Im Sommer sind es 15 Jahre her, dass sich die Schweiz in einem historischen Entscheid das Öffentlichkeitsprinzip auferlegte. Seither gilt – zumindest auf Bundesebene: Jede Person hat das Recht, amtliche Dokumente einzusehen und von den Behörden Auskünfte über den Inhalt amtlicher Dokumente zu erhalten.
Dieser Grundsatz hatte eine grosse Bedeutung, weil es die altertümliche Vorstellung von Behördenarbeit um 180 Grad drehte: Früher konnten Beamte teilweise nach eigenem Ermessen darüber entscheiden, wie weit sie der Bevölkerung durch Transparenz politisch Rechenschaft schuldig sein will. Mit dem Öffentlichkeitsprinzip wollten Bundesrat und Parlament nichts weniger als das Vertrauen in die Amtsstuben fördern. Dies war auch nötig: Zahlreiche «Affären» lösten in den Jahren davor immer wieder Misstrauen aus.
Das Öffentlichkeitsprinzip hatte jedoch Makel. Und zwar erhebliche. Eines von ihnen sorgte in zahlreichen Fällen dazu, dass es Transparenz nur gegen Cash gab. Konkret: Wollte eine kritische Journalistin heikle Dokumente einsehen, so konnten Behörden ihr den bürokratischen Aufwand in Rechnung stellen.
So verlangte das Bundesamt für Rüstung (Armasuisse) von einer Bürgerinitiative rund 16'500 Franken für einen 90-seitigen Bericht. Die Behörde rechtfertigte das mit der notwendigen Anonymisierung und Übersetzung des Dokuments. Transparenz-Experte Daniel Dedeyan sagte im «Tages-Anzeiger» zu solchen Fällen: «Das entspricht ganz und gar nicht dem Geist des Öffentlichkeitsprinzips und zeugt von einer gewissen Willkür.»

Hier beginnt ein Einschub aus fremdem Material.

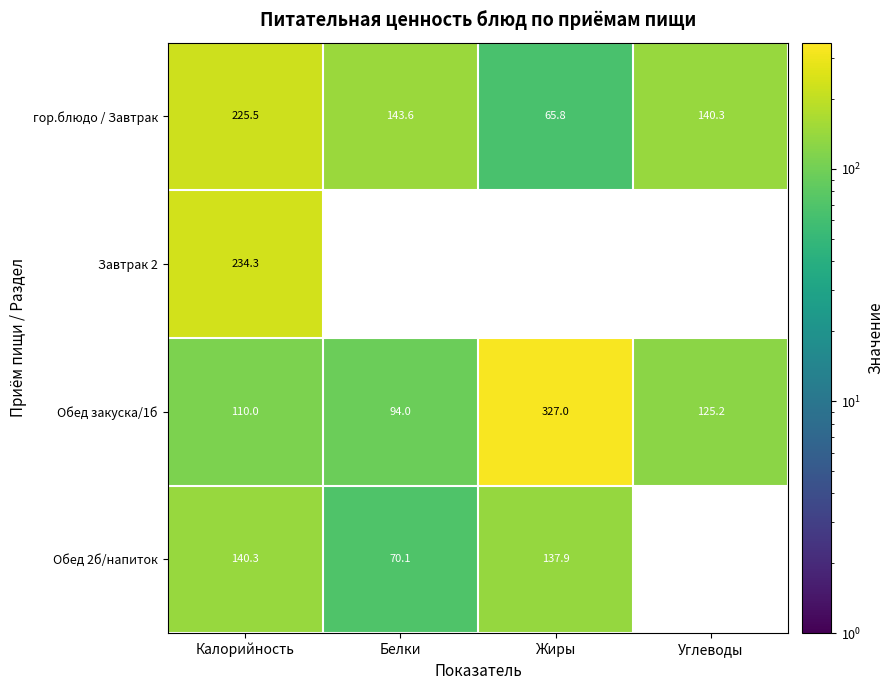

Where is гор.блюдо / Завтрак nearest to the value 145?

Белки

Bestätigt wird dieser Eindruck durch die Statistik: In den vergangenen Jahren kassierten alle Bundesbehörden zusammengerechnet nie mehr als 23'000 Franken in einem Jahr. SP-Nationalrätin Edith Graf-Litscher sagt dazu: «Ganz offensichtlich werden Gebühren von einigen Verwaltungsstellen gezielt als Zugangshindernis eingesetzt.»
Dieser Praxis will nun ein Teil des Parlaments an den Kragen. Die Kommission des Nationalrats für Staatspolitik möchte im Gesetz zum Öffentlichkeitsprinzip einen neuen Grundsatz festhalten. Galt bis jetzt, dass beim Dokumente-Zugang «in der Regel eine Gebühr erhoben» werde, soll's künftig grundsätzlich kostenlos sein.
«Grundsätzlich» deshalb, weil eine Ausnahme gefordert wird: Bereiten Schwärzungen, Anonymisierungen und andere Anpassungen einen besonders grossen Aufwand, so könnten maximal 2000 Franken in Rechnung gestellt werden. Ein Teil der Kommission will gar nichts ändern, ein anderer Teil will die Kostenverrechnung davon abhängig machen, ob der Aufwand im Verhältnis zum «öffentlichen Interesse» steht.
Am Montagnachmittag wird der Nationalrat über diese Fragen entscheiden. Kommt die Kostenlosigkeit durch, so wäre zumindest ein gröberer Makel im Öffentlichkeitsgesetz behoben. Journalistinnen und Journalisten forderten zuvor, auch auf die Ausnahmen bei den Gebühren zu verzichten.